58. AMARAH DAN LUKA

571 55 8
                                    

Pukul delapan malam, Green terlihat berdiri di depan Kafe Mix yang masih ramai dikunjungi customer. Malam itu, ia terpaksa ke Kafe Mix walau bukan jadwal kerjanya karena Gavin tiba-tiba saja menyuruhnya datang. Gadis berbibir mungil itu melangkah ke ruangan administrasi yang gelap diantar Pak Panji salah seorang sekuriti hingga sampai di depan ruangan Gavin.

"Pak Panji, tolong jangan bilang siapa-siapa jika aku ke sini," pinta Green sambil menatap ke arah sekuriti kafe yang dikenalnya dengan baik itu. "Jangan berpikiran macam-macam tentang aku dan Pak Gavin. Kalau disuruh pilih aku tak ingin ke sini, tapi berhubung pimpinan kita yang menyuruh, aku tak bisa menolaknya. Tahu sendiri, jika masalah pekerjaan aku tak bisa menolaknya," jelas Green dengan wajah jujur.

Sekuriti berbadan berisi itu tersenyum kecil dan mengangguk pelan. "Tak usah khawatir, Mbak. Aku tahu betul siapa Mbak Green," jawab Pak Panji dengan senyum lugunya.

"Terima kasih Pak Panji," ucap Green dengan senyum tipis saat melihat Pak Panji melangkah pergi meninggalkannya.

Green tak mau kejadian seperti dulu terulang lagi, prasangka negatif tentang hubungannya dengan Gavin sehingga mempengaruhi pekerjaannya. Ia tahu hidup itu tak selamanya dipenuhi orang jujur dan baik hati. Rasa iri dan kecemburuan terkadang menodai sebuah pertemanan bahkan sebuah persahabatan apalagi hubungan pekerjaan yang penuh kompetisi dalam meniti tangga berkarir.
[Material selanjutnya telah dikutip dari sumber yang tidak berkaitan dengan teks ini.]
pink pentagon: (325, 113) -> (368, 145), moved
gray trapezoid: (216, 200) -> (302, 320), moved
Di depan pintu ruang kerja Gavin, Green berdiri kaku sambil melihat ruangan kerja Gavin yang terlihat sepi dan gelap dari balik kaca. 'Jangan-jangan dia mempermainkanku lagi?' batin Green dengan wajah curiga sambil membuka pintu ruangan itu yang ternyata tak terkunci.
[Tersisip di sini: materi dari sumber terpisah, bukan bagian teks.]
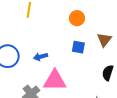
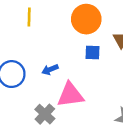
orange circle: (77, 18) -> (86, 19), size x1.6

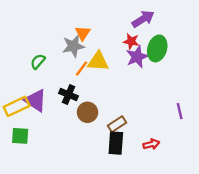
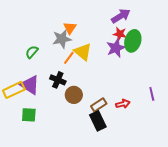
red star: (131, 41) -> (120, 34), moved
yellow triangle: (98, 61) -> (83, 52), turned 36
green square: (20, 136) -> (29, 115), moved
black rectangle: (116, 143) -> (98, 121), turned -30
red arrow: (151, 144) -> (123, 104), moved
Di dalam ruangan Green sangat terkejut melihat sosok Gavin ternyata ada di dalam ruangannya. Ia melihat Gavin tengah duduk di kursi sofa panjang dengan wajah menunduk dengan kedua siku tangannya tertumpu pada kedua lutut kakinya. Di sampingnya ada sebuah lampu kecil remang-remang yang memantulkan wajah Gavin dari samping. Ia bisa melihat raut wajah Gavin yang tampak mendung dan muram.

"Terima kasih kamu sudah mau datang ke sini," ucap Gavin lirih hingga membuat Green berdiri tertegun sambil berdiri di depan pintu. Kedua jari tangannya memegang tali tas selempangnya.